• [Check your understanding]
[1] Lay out the records as a Markdown table with the columns Row and Line, giving one row per line and leaving out blank lines. Begin at the first line of the records and stop after the line that contains "## 👨🏾‍💻 Skills, Languages and Tools".
[2] Pick up the forum thread on treating indexed objects as variables and carry it on from where it stops.

• [Supplied text]
* * * *

# [✓] Treat indexed objects as variables?

GROUPS:
 It seems Mathematica doesn't recognize a[1] + 1 like the same variable a[1] plus one: a[1] = \[Omega] a[2] = l V[x_, a[1], a[2]] := 1/4*a[1]^2*x^2 + a[2]*(a[2] + 1)/x^2 V[x, a[1] + 1, a[2]] 
1 year ago
9 Replies
 Sander Huisman 1 Vote V[x, a[1] + 1, a[2]] simply does not match the pattern: V[x_, a[1], a[2]] I think you want: ClearAll[V] V[x_, a1_, a2_] := 1/4*a1^2*x^2 + a2*(a2 + 1)/x^2 
1 year ago
 I defined a[1] instead of a1 cause later i have to call it with a[i] where i=1 or 2 and it seems it doesnt work with ai
1 year ago
 V[x, a1, a2_] := 1/4a1^2x^2 + a2*(a2 + 1)/x^2this function can still 'receive' a[1] or a[2] as an argument, a1 and a2 are just temporary names…If that doesn't work for some reason; you can also make definitions with more elaborate patterns: V[x_, a_[y_], b_[z_]] := ...

* * * *

• [Records provided]
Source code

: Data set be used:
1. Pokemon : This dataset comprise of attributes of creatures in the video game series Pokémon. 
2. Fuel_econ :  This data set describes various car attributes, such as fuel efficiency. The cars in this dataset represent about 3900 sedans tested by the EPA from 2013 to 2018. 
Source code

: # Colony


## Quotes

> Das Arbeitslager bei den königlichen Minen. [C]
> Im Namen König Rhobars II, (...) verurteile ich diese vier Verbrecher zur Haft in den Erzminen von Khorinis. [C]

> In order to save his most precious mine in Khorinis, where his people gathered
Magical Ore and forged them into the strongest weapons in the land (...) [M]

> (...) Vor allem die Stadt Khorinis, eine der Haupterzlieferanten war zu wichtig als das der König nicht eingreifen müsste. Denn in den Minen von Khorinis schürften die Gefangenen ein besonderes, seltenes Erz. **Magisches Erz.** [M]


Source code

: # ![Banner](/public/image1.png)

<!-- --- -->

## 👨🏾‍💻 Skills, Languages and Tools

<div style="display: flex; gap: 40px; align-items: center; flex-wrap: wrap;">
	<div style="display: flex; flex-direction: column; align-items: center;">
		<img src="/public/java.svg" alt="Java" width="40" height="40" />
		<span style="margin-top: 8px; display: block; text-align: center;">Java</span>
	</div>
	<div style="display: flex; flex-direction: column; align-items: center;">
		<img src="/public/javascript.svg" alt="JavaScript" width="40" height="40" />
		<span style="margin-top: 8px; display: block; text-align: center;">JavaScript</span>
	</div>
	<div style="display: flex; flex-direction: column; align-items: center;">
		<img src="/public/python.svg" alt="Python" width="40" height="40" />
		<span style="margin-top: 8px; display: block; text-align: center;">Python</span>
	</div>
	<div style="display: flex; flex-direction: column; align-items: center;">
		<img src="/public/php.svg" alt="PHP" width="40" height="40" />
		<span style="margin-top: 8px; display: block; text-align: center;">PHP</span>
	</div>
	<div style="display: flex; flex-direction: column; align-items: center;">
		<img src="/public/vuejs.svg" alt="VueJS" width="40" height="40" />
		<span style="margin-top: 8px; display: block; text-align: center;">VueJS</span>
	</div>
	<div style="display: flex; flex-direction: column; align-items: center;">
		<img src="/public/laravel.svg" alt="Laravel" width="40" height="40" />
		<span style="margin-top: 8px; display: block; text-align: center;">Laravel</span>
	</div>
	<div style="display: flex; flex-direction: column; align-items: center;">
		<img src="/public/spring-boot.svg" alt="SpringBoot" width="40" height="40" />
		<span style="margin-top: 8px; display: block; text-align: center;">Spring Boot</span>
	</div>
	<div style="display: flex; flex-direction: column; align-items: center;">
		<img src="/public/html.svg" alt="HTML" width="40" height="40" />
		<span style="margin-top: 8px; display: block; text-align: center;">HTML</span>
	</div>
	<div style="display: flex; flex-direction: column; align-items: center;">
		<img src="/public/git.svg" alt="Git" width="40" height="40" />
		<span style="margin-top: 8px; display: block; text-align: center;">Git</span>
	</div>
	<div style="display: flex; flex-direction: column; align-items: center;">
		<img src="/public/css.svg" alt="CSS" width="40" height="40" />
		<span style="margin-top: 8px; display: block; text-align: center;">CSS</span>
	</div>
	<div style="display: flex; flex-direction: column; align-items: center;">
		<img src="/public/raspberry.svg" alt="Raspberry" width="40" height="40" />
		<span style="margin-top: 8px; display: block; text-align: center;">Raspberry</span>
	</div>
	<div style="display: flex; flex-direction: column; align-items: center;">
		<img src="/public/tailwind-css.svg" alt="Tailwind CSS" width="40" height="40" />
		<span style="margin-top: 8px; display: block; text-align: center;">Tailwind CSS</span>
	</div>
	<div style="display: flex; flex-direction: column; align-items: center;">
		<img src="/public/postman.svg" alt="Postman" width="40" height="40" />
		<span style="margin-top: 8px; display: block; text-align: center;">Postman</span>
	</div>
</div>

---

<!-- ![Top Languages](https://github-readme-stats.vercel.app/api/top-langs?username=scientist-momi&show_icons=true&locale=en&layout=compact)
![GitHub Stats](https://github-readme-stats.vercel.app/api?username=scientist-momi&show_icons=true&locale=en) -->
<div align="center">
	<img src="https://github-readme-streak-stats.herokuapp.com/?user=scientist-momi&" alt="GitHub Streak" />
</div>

* * * *

• [Answer section]
[1]
| Row | Line |
|---|---|
| 1 | Source code |
| 2 | : Data set be used: |
| 3 | 1. Pokemon : This dataset comprise of attributes of creatures in the video game series Pokémon.  |
| 4 | 2. Fuel_econ :  This data set describes various car attributes, such as fuel efficiency. The cars in this dataset represent about 3900 sedans tested by the EPA from 2013 to 2018.  |
| 5 | Source code |
| 6 | : # Colony |
| 7 | ## Quotes |
| 8 | > Das Arbeitslager bei den königlichen Minen. [C] |
| 9 | > Im Namen König Rhobars II, (...) verurteile ich diese vier Verbrecher zur Haft in den Erzminen von Khorinis. [C] |
| 10 | > In order to save his most precious mine in Khorinis, where his people gathered |
| 11 | Magical Ore and forged them into the strongest weapons in the land (...) [M] |
| 12 | > (...) Vor allem die Stadt Khorinis, eine der Haupterzlieferanten war zu wichtig als das der König nicht eingreifen müsste. Denn in den Minen von Khorinis schürften die Gefangenen ein besonderes, seltenes Erz. **Magisches Erz.** [M] |
| 13 | Source code |
| 14 | : # ![Banner](/public/image1.png) |
| 15 | <!-- --- --> |
| 16 | ## 👨🏾‍💻 Skills, Languages and Tools |

[2]
1 year ago
 Thank you but it seems it doesn't work. What i would like to do is this: a[1][\[Omega]_] = \[Omega] a[2][l_] = l V[x_, a_[1], a_[2]] := 1/4*a[1]^2*x^2 + a[2]*(a[2] + 1)/x^2 V[x, a[1] + 1, a[2]] This works, but after i found a k value (like k=1) i would be able to eliminate a[2] dependence from V, defining a new function. k := 1 G[x_, a_[k]] := V[x, a[1], a[2]] G[x, a[k] + 1] This doesn't work
1 year ago
 That first example does NOT work. What is k? To make this question/topic useful explain what you want to do, your input, and the expected output as simple as possible.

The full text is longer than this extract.